### Material shown
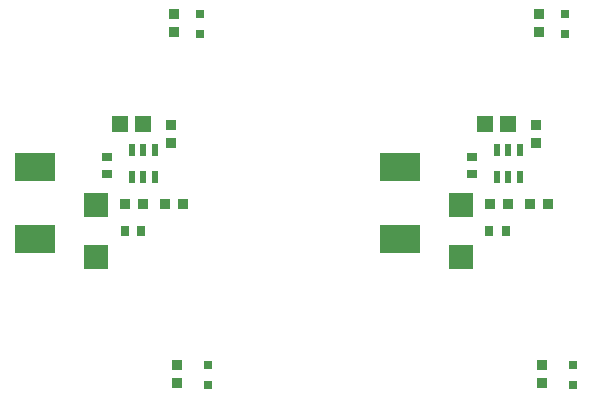
<source format=gbr>
%TF.GenerationSoftware,KiCad,Pcbnew,9.0.0*%
%TF.CreationDate,2025-03-11T18:23:02+02:00*%
%TF.ProjectId,LGS5145 Voltage Regulator,4c475335-3134-4352-9056-6f6c74616765,rev?*%
%TF.SameCoordinates,Original*%
%TF.FileFunction,Paste,Top*%
%TF.FilePolarity,Positive*%
%FSLAX46Y46*%
G04 Gerber Fmt 4.6, Leading zero omitted, Abs format (unit mm)*
G04 Created by KiCad (PCBNEW 9.0.0) date 2025-03-11 18:23:02*
%MOMM*%
%LPD*%
G01*
G04 APERTURE LIST*
%ADD10R,1.410000X1.350000*%
%ADD11R,0.810000X0.860000*%
%ADD12R,0.860000X0.810000*%
%ADD13R,0.530000X0.990000*%
%ADD14R,2.000000X2.000000*%
%ADD15R,0.800000X0.900000*%
%ADD16R,3.500000X2.350000*%
%ADD17R,0.800000X0.800000*%
%ADD18R,0.900000X0.800000*%
G04 APERTURE END LIST*
D10*
%TO.C,C1*%
X245450000Y-63400000D03*
X247450000Y-63400000D03*
%TD*%
D11*
%TO.C,R2*%
X250800000Y-70225000D03*
X249300000Y-70225000D03*
%TD*%
D12*
%TO.C,R3*%
X249750000Y-63500000D03*
X249750000Y-65000000D03*
%TD*%
%TO.C,R5*%
X250300000Y-85350000D03*
X250300000Y-83850000D03*
%TD*%
D13*
%TO.C,U1*%
X246500000Y-67925000D03*
X247450000Y-67925000D03*
X248400000Y-67925000D03*
X248400000Y-65625000D03*
X247450000Y-65625000D03*
X246500000Y-65625000D03*
%TD*%
D11*
%TO.C,R1*%
X247400000Y-70225000D03*
X245900000Y-70225000D03*
%TD*%
D14*
%TO.C,D1*%
X243400000Y-70250000D03*
X243400000Y-74650000D03*
%TD*%
D15*
%TO.C,C2*%
X247250000Y-72450000D03*
X245850000Y-72450000D03*
%TD*%
D16*
%TO.C,L1*%
X238250000Y-73130000D03*
X238250000Y-67070000D03*
%TD*%
D17*
%TO.C,LED2*%
X252900000Y-85500000D03*
X252900000Y-83800000D03*
%TD*%
%TO.C,LED1*%
X252250000Y-54100000D03*
X252250000Y-55800000D03*
%TD*%
D12*
%TO.C,R4*%
X250000000Y-54100000D03*
X250000000Y-55600000D03*
%TD*%
D18*
%TO.C,C3*%
X244400000Y-67625000D03*
X244400000Y-66225000D03*
%TD*%
%TO.C,C3*%
X213500000Y-67625000D03*
X213500000Y-66225000D03*
%TD*%
D12*
%TO.C,R3*%
X218850000Y-63500000D03*
X218850000Y-65000000D03*
%TD*%
D11*
%TO.C,R2*%
X219900000Y-70225000D03*
X218400000Y-70225000D03*
%TD*%
D10*
%TO.C,C1*%
X214550000Y-63400000D03*
X216550000Y-63400000D03*
%TD*%
D11*
%TO.C,R1*%
X216500000Y-70225000D03*
X215000000Y-70225000D03*
%TD*%
D12*
%TO.C,R5*%
X219400000Y-85350000D03*
X219400000Y-83850000D03*
%TD*%
D13*
%TO.C,U1*%
X215600000Y-67925000D03*
X216550000Y-67925000D03*
X217500000Y-67925000D03*
X217500000Y-65625000D03*
X216550000Y-65625000D03*
X215600000Y-65625000D03*
%TD*%
D16*
%TO.C,L1*%
X207350000Y-73130000D03*
X207350000Y-67070000D03*
%TD*%
D17*
%TO.C,LED1*%
X221350000Y-54100000D03*
X221350000Y-55800000D03*
%TD*%
%TO.C,LED2*%
X222000000Y-85500000D03*
X222000000Y-83800000D03*
%TD*%
D12*
%TO.C,R4*%
X219100000Y-54100000D03*
X219100000Y-55600000D03*
%TD*%
D15*
%TO.C,C2*%
X216350000Y-72450000D03*
X214950000Y-72450000D03*
%TD*%
D14*
%TO.C,D1*%
X212500000Y-70250000D03*
X212500000Y-74650000D03*
%TD*%
M02*

</source>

### What you need to do
Each of the lines above should be transcribed exactly; no image is to be copied.

### Response below
<source format=gbr>
%TF.GenerationSoftware,KiCad,Pcbnew,9.0.0*%
%TF.CreationDate,2025-03-11T18:23:02+02:00*%
%TF.ProjectId,LGS5145 Voltage Regulator,4c475335-3134-4352-9056-6f6c74616765,rev?*%
%TF.SameCoordinates,Original*%
%TF.FileFunction,Paste,Top*%
%TF.FilePolarity,Positive*%
%FSLAX46Y46*%
G04 Gerber Fmt 4.6, Leading zero omitted, Abs format (unit mm)*
G04 Created by KiCad (PCBNEW 9.0.0) date 2025-03-11 18:23:02*
%MOMM*%
%LPD*%
G01*
G04 APERTURE LIST*
%ADD10R,1.410000X1.350000*%
%ADD11R,0.810000X0.860000*%
%ADD12R,0.860000X0.810000*%
%ADD13R,0.530000X0.990000*%
%ADD14R,2.000000X2.000000*%
%ADD15R,0.800000X0.900000*%
%ADD16R,3.500000X2.350000*%
%ADD17R,0.800000X0.800000*%
%ADD18R,0.900000X0.800000*%
G04 APERTURE END LIST*
D10*
%TO.C,C1*%
X245450000Y-63400000D03*
X247450000Y-63400000D03*
%TD*%
D11*
%TO.C,R2*%
X250800000Y-70225000D03*
X249300000Y-70225000D03*
%TD*%
D12*
%TO.C,R3*%
X249750000Y-63500000D03*
X249750000Y-65000000D03*
%TD*%
%TO.C,R5*%
X250300000Y-85350000D03*
X250300000Y-83850000D03*
%TD*%
D13*
%TO.C,U1*%
X246500000Y-67925000D03*
X247450000Y-67925000D03*
X248400000Y-67925000D03*
X248400000Y-65625000D03*
X247450000Y-65625000D03*
X246500000Y-65625000D03*
%TD*%
D11*
%TO.C,R1*%
X247400000Y-70225000D03*
X245900000Y-70225000D03*
%TD*%
D14*
%TO.C,D1*%
X243400000Y-70250000D03*
X243400000Y-74650000D03*
%TD*%
D15*
%TO.C,C2*%
X247250000Y-72450000D03*
X245850000Y-72450000D03*
%TD*%
D16*
%TO.C,L1*%
X238250000Y-73130000D03*
X238250000Y-67070000D03*
%TD*%
D17*
%TO.C,LED2*%
X252900000Y-85500000D03*
X252900000Y-83800000D03*
%TD*%
%TO.C,LED1*%
X252250000Y-54100000D03*
X252250000Y-55800000D03*
%TD*%
D12*
%TO.C,R4*%
X250000000Y-54100000D03*
X250000000Y-55600000D03*
%TD*%
D18*
%TO.C,C3*%
X244400000Y-67625000D03*
X244400000Y-66225000D03*
%TD*%
%TO.C,C3*%
X213500000Y-67625000D03*
X213500000Y-66225000D03*
%TD*%
D12*
%TO.C,R3*%
X218850000Y-63500000D03*
X218850000Y-65000000D03*
%TD*%
D11*
%TO.C,R2*%
X219900000Y-70225000D03*
X218400000Y-70225000D03*
%TD*%
D10*
%TO.C,C1*%
X214550000Y-63400000D03*
X216550000Y-63400000D03*
%TD*%
D11*
%TO.C,R1*%
X216500000Y-70225000D03*
X215000000Y-70225000D03*
%TD*%
D12*
%TO.C,R5*%
X219400000Y-85350000D03*
X219400000Y-83850000D03*
%TD*%
D13*
%TO.C,U1*%
X215600000Y-67925000D03*
X216550000Y-67925000D03*
X217500000Y-67925000D03*
X217500000Y-65625000D03*
X216550000Y-65625000D03*
X215600000Y-65625000D03*
%TD*%
D16*
%TO.C,L1*%
X207350000Y-73130000D03*
X207350000Y-67070000D03*
%TD*%
D17*
%TO.C,LED1*%
X221350000Y-54100000D03*
X221350000Y-55800000D03*
%TD*%
%TO.C,LED2*%
X222000000Y-85500000D03*
X222000000Y-83800000D03*
%TD*%
D12*
%TO.C,R4*%
X219100000Y-54100000D03*
X219100000Y-55600000D03*
%TD*%
D15*
%TO.C,C2*%
X216350000Y-72450000D03*
X214950000Y-72450000D03*
%TD*%
D14*
%TO.C,D1*%
X212500000Y-70250000D03*
X212500000Y-74650000D03*
%TD*%
M02*

</source>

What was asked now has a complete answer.